Our world today is plagued by violence-centered media-- stories of school shootings, military strikes, and senseless crime. Former New York mayor, Michael Bloomberg, said in a recent interview with Rolling Stone while lobbying for gun control, that handguns kill 12,000 people every year. When you add another 19,000 who die from suicide involving handguns this staggering number still fits within the statistic that guns only account for 1% of murders nationally. USA Today reported last year that there have been nearly 200 mass killings since 2006. Sadly, these tragedies have become a part of our history—and gradually, a cultural norm.
As our country struggles to end this violence, governmental forces say the solution lies within combating mental illness and restricting gun use are the keys to saving lives there is no doubt that cultural institutions, like the influence of music, can lead activism as well.
In the past, rap, hip-hop and rock music, through different eras, have been greatly criticized for provoking violent behavior in American youth. In the early 2000s, numerous studies were published claiming misogynist themes in music influenced youth to act out, glorifying guns and violence. While this may hold true in some cases, since the most publicized mass killings of the last few years many artists are now taking it upon themselves to harness their popularity and create a platform for change.
The earliest example of anti-violence music is Black Eyed Peas’ 2003 Grammy-nominated hit “Where is the Love?” The message of this song is easily digested: stop the hate and increase the peace. It would be naïve to say that the song’s success comes solely from its beats. The hymn-like lyrics essentially beg society to question why we constantly resort to violence and encourage us to stop the cycle. As a stand-alone track against violence in the early 2000s, it surely laid the groundwork for future artists to follow suit.
Fast-forward to 2011 when Foster the People released the sleeper hit “Pumped Up Kicks” with the intention of “getting inside the head of an isolated, psychotic kid,” to “bring awareness” to the issue of youth gun violence. While the intentional message of “Pumped Up Kicks” is honorable, it takes a music critic or a super-fan to immediately recognize the sinister situation behind the upbeat instrumentals. Still, Mark Foster explains that his inspiration for the song came after extensive research on a growing epidemic. His goal was to create an ongoing dialogue to hopefully motivate change in the next generation. Interestingly enough, the band’s bassist, Cubbie Fink, had a cousin who was a student at Columbine High School during the shooting in 1999. This close connection forged a deep connection between the band and the incident, so they were particularly keen on the creating a song with this message. Ultimately, the band is happy with the attention the song has received, both negative and positive.

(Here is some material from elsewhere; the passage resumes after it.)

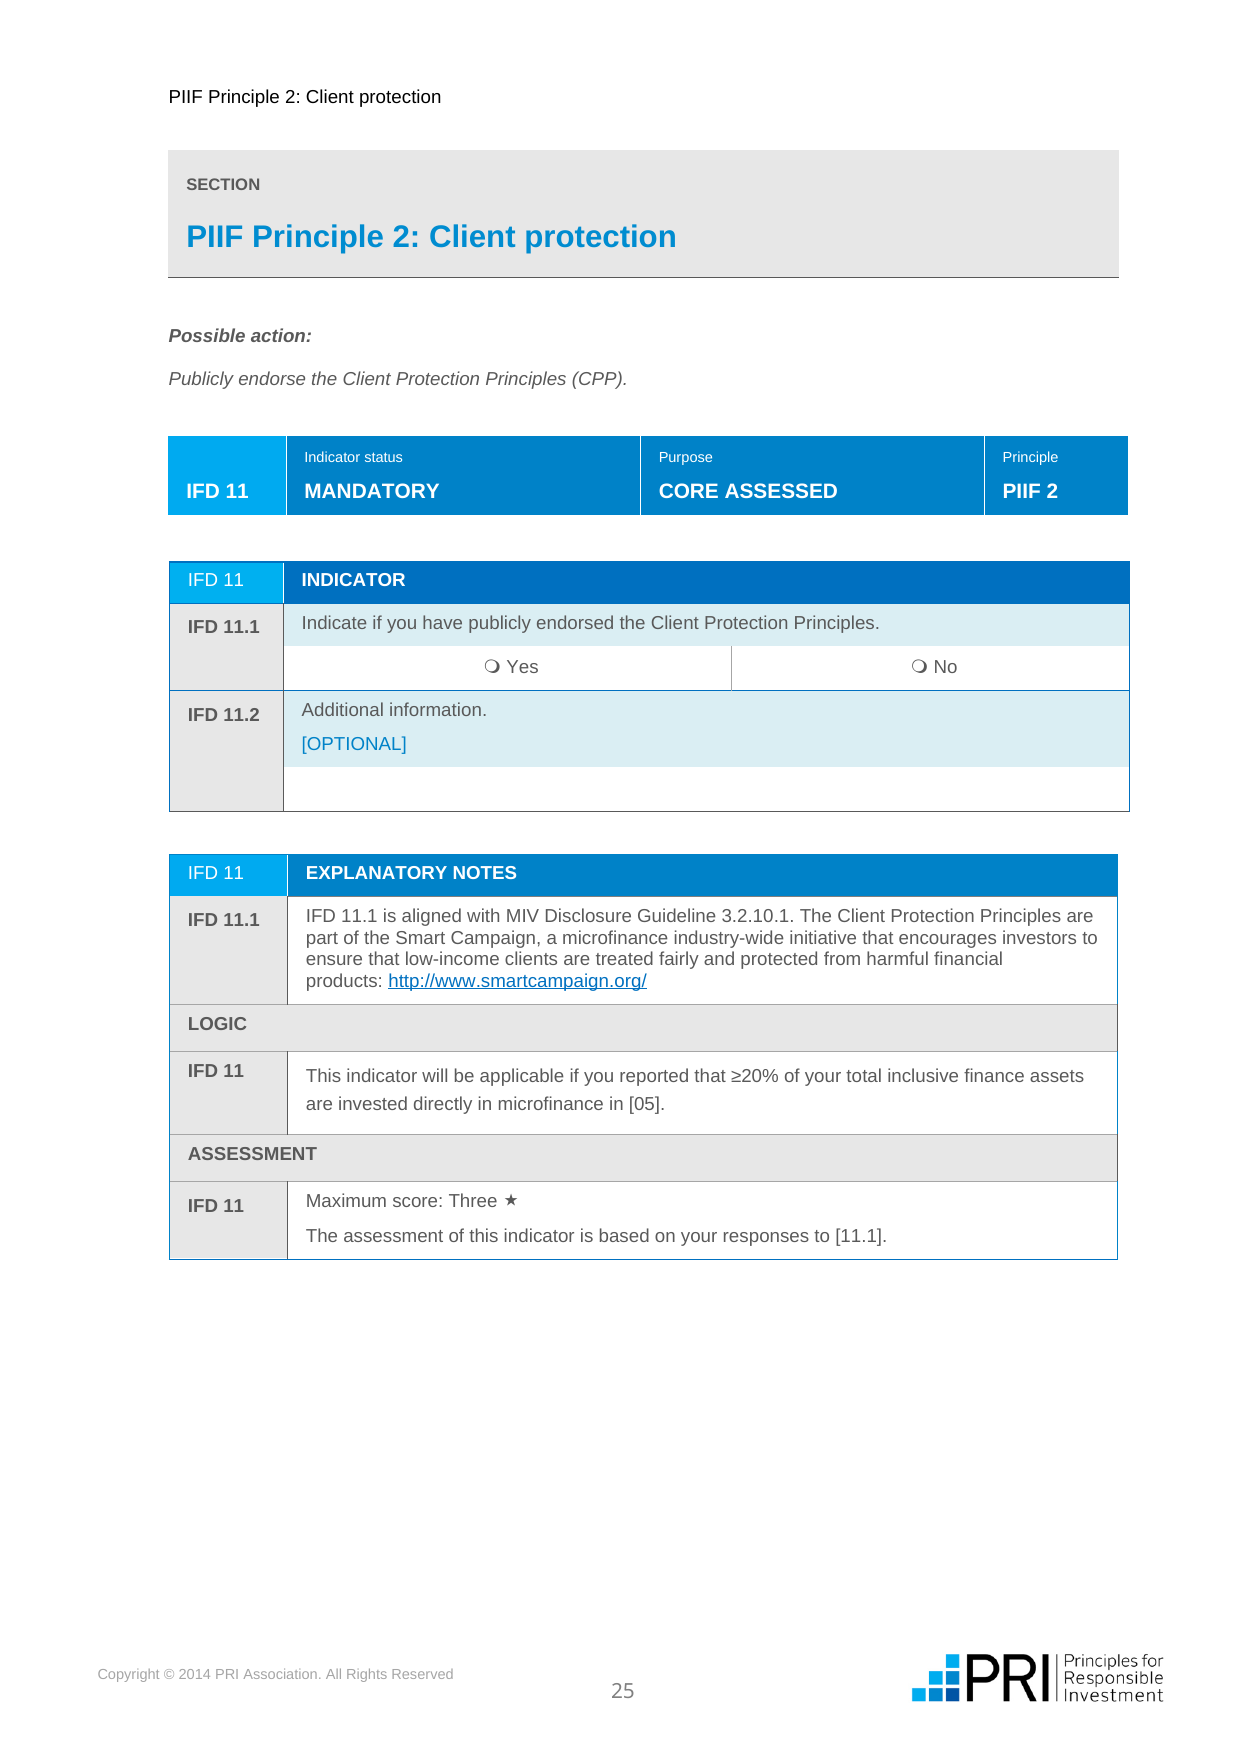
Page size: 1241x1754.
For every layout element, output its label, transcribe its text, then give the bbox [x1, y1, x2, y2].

table_cell IFD 11 [170, 1182, 287, 1258]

Snoop Dogg (Uncle Snoop, Snoop Lion, or whatever else you wanna call him) openly disparages the devastatingly regular occurrence of school shootings in America in his 2013 single “No Guns Allowed” recorded with his teenage daughter, Cori B. The accompanying music video even intersperses news b-roll of the Columbine and Sandy Hook massacres—and some disturbing clips of children handling guns. He told Rolling Stone in 2013 he decided to involve Cori because she’s a relatable character. “She’ll be able to go with me on this journey to be able to speak to people about gun violence because she’s a kid and she goes to school…we just want to prevent the next one from happening. That’s what it’s all about, trying to bring awareness and push love and peace.” Drake’s verse in the song is arguably the most poignant. He raps about a personal experience with a shooting in his hometown and dedicates the song to two people involved in it. It is pretty eye-opening that Snoop, one of the biggest names in rap history who’s known for his rashness and straight-from-the-streets attitude, has taken this very public stance against gun violence.
It seems that after years of research proving music’s influence on the human psyche, artists and bands are finally doing what they can to promote non-violence, especially on behalf of American youth. Bono, one of the greatest musical peacemakers of our time, once said, “Music can change the world because it can change people.” This is not just the beginning of the conversation nor is it the end of all hope for a non-violent future. But for all the people who believe in the power of music as the heart and soul of our culture, an anti-violence movement rooted in music holds great potential for change.